58

Previous

When Cornelius left the Palace of the Herods, Claudia and Longinus walked out into the garden and sat on the stone bench before the fountain. Already the sun was high in the cloudless heavens and the air was growing warm. Birds chattered in the trees and shrubs, and as they watched the spurting water, two small conies skittered across a circle of sunlight to dark safety beneath a heavily leaved fig bush.

“A glorious day.”

“Yes.” He tossed a twig toward the fountain. “You know, Claudia”—he was looking, she saw, at some invisible point beyond the trembling column of water—“a hundred years from now the world may still remember this day, if....”

“If the Galilean really has come to life?” she finished softly. “What do you think about it, Longinus? Cornelius and Tullia seemed so certain he has.”

The centurion shook his head slowly, his eyes still on the lifting and falling water. “I don’t know what to think. But”—he turned to face her, and his forehead was furrowed in concentration—“how else can you explain it? The guards awake, the heavy stone sealing the tomb. By all the gods....”

“Are you afraid then?”

For a long moment he was silent. “No,” he answered finally, “I’m not afraid. But I’m ... I’m ashamed, Claudia; I’m ashamed for myself, Pilate, Herod, the contemptible High Priest, my quaternion, everybody who had anything at all to do with this terrible thing. If indeed he did come back to life, I hope I may see him in Galilee and beg his forgiveness.”

“But what about Pilate? Do you think the Galilean will seek vengeance on him? And on the High Priest, and even Antipas?”

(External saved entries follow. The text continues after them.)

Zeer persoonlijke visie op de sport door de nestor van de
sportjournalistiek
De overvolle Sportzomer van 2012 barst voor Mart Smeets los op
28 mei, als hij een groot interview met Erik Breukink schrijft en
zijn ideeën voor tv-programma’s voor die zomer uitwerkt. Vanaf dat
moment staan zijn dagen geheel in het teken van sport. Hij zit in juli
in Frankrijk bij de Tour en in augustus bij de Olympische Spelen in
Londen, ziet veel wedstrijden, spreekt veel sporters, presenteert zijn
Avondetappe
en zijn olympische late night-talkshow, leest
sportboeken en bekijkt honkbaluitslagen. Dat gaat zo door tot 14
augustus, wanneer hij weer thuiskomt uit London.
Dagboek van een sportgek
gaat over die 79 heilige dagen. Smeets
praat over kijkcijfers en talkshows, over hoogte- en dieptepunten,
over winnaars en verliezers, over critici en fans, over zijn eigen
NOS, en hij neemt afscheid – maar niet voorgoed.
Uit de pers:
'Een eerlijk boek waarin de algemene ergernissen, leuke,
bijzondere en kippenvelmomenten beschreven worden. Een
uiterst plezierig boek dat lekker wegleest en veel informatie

“Up there on the hill as we were nailing him to the crossbeam, that man prayed to his god to forgive us ... to forgive us, Claudia. Didn’t he mean all his enemies?” Longinus stood up and walked to the fountain; he held his palm against the upshooting column. “A few days ago I was scoffing at him and even at the very idea of gods, any god, or spirit being, or whatever you may call it”—he smiled glumly—“and so were you, my dear. But since day before yesterday”—he shrugged—“and this morning, well, I’m ... I’m changed. You know, I’ve been thinking about what Cornelius’ old Greek tutor taught and how it might fit in with the Jews’ notion of their Yahweh. And now, if the Galilean really has taken on life again—and I know he was dead when we took him down—it may be that he really was ... is ... a physical, tangible manifestation of this all-wise and all-powerful spirit....” Abruptly he broke off. “Oh, I don’t know, Claudia, it’s too deep for me. But I do know”—his smile was warm—“if there’s ever another testing, I’ll be on his side then.”

He strode over to the bench and helped her to her feet, and they returned to her apartment where no other eyes could invade the privacy of their last moments together.

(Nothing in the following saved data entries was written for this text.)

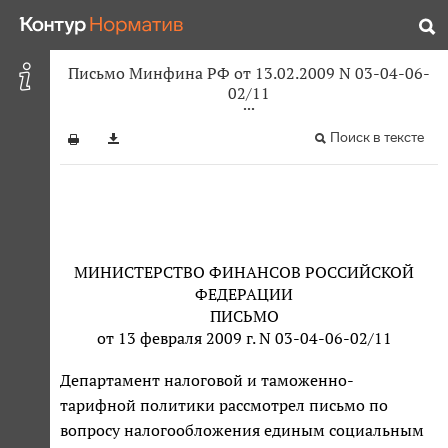
Письмо Минфина РФ от 13.02.2009 N 03-04-06-
02/11
Поиск в тексте
МИНИСТЕРСТВО ФИНАНСОВ РОССИЙСКОЙ
ФЕДЕРАЦИИ
ПИСЬМО
от 13 февраля 2009 г. N 03-04-06-02/11
Департамент налоговой и таможенно-
тарифной политики рассмотрел письмо по
вопросу налогообложения единым социальным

“Has this morning changed things for us, beloved?” she asked, as they sat on her couch. “Your plans, in Rome, I mean, do you still intend to do what you were telling me last night?”

“Of course, my dearest. And it won’t be long before we’ll have a new Emperor or a new Prefect. And in either case there’ll be a new Procurator in Judaea and”—he smiled playfully—“a new husband for the present Procurator’s wife. It’s even possible,” he added with a studied air, “that the present Procurator’s wife will be the wife of the new Procurator.”

“But, Longinus, you wouldn’t want to be Procurator in this dreary province....”

“No,” he broke in, “but if the present Procurator’s wife went with the assignment”—he shrugged—“I believe I could endure it.” Then he was serious. “Before the summer is ended, Claudia, I firmly believe that Tiberius or Sejanus will be dead—and little I care which—or both of them even, and there’ll be a new regime at Rome. By then, and maybe earlier, Pilate will have been banished to Gaul or Britannia or some other remote province, and you and I will be together ... maybe living out at Baiae.”

“Oh, Longinus, I hope so, I do hope so.” She clung to him tightly, for in a few minutes, she knew, he would be leaving her to join Cornelius for the journey down into Galilee. “Already it has been so long, and I am utterly weary of waiting. May the beneficent gods grant you swift sailing and an early safe return.”

With an arm about her waist he lifted her to her toes. “But there are no gods, remember?” Teasingly, he pushed her chin until her eager lips parted, and then hungrily he bent once again to savor them.